Using a summary measure of neighborhood socioeconomic conditions, the
report shows the metropolitan areas with worst and best neighborhood
environments for children of different racial/ethnic groups.
Two social scientists are appointed to NIH Advisory Committee of the
Director . . . . The National Institutes of Health (NIH) has selected seven
new members to serve on the 13-member Advisory Committee to the
Director (ACD). Two of those new membersAlan I. Leshner, American
Association for the Advancement of Science, and Barbara L. Wolfe, University
of Wisconsin-Madisonhave strong social science backgrounds. The
ACD advises the NIH Director on policy and planning issues important
to the NIH mission of conducting and supporting biomedical and behavioral
research, research training, and translating research results for the
public. Leshner is chief executive officer of the American Association for
the Advancement of Science (AAAS) and executive publisher of its journal,
Science. Previously, Leshner had been Director of the National Institute on
Drug Abuse at the NIH, and Deputy Director and Acting Director of the
National Institute of Mental Health. Before that, he held a variety of senior
positions at the National Science Foundation. In 2004, he was appointed by
President George W. Bush to the National Science Board. Wolfe is Professor
of Economics, Population Health Sciences, and Public Affairs and Faculty
Affiliate at the Institute for Research on Poverty at the University of Wisconsin-
Madison, where she also is currently serving as Director of the La
Follette School of Public Affairs. Her research focuses broadly on poverty
and health issues. Her current projects examine the effect of expansions in
public health insurance on health care coverage and labor force outcomes
and the role of income on health. Additional information is available at
www.nih.gov/about/director/acd/index.htm.

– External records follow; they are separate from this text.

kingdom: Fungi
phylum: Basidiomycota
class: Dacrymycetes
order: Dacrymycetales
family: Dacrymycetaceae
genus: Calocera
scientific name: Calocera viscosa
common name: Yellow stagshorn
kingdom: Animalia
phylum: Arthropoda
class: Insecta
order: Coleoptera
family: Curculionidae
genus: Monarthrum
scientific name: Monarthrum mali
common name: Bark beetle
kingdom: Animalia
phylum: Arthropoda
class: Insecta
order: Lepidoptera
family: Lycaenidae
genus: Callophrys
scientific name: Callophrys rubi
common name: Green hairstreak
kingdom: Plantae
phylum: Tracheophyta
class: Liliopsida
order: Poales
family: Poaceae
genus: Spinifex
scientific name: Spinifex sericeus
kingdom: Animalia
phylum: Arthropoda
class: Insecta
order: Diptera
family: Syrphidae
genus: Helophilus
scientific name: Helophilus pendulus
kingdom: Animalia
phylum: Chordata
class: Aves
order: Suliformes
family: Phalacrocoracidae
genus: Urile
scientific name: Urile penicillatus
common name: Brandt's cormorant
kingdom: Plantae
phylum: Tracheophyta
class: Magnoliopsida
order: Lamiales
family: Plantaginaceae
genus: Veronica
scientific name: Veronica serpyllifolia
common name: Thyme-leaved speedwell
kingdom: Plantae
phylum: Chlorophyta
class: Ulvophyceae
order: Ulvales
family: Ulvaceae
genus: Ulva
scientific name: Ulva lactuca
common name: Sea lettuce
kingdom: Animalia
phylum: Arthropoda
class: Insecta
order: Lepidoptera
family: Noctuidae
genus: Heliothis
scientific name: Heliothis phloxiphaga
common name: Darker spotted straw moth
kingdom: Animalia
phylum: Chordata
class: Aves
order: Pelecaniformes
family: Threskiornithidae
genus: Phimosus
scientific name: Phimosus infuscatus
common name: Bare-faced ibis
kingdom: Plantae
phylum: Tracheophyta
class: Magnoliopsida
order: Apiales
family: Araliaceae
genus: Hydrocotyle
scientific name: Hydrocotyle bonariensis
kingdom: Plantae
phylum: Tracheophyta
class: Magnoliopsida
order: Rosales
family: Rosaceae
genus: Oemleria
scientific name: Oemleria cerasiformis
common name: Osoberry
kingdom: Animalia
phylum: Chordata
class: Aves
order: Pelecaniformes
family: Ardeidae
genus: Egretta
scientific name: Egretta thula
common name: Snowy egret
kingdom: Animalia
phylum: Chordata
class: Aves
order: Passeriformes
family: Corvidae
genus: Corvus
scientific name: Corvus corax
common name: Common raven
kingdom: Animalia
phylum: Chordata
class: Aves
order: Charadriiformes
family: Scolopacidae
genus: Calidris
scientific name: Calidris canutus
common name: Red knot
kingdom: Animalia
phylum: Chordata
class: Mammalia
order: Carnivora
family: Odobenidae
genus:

Recommended improvements in federal statistics on STEM workforce
. . . . While the federal statistics community does an admirable job
of producing data on science, technology, engineering and mathematics
(STEM) professionals, opportunities exist for improvement according to
a Commission on Professionals in Science and Technology (CPST) report.
The white paper, released in January by CPST and titled Improving Federal
Statistics on the Science, Technology, Engineering and Mathematics Workforce,
is a product of the Alfred P. Sloan Foundation-funded STEM Workforce
Data Project. It makes several recommendations, including changes to the
Standard Occupational Classification (SOC) codes and improvements in
implementations of the new North American Industry Classification System
(NAICS). Check online for the white paper www.cpst.org/STEM_Report.cfm and related press release www.cpst.org/STEM_Press.cfm.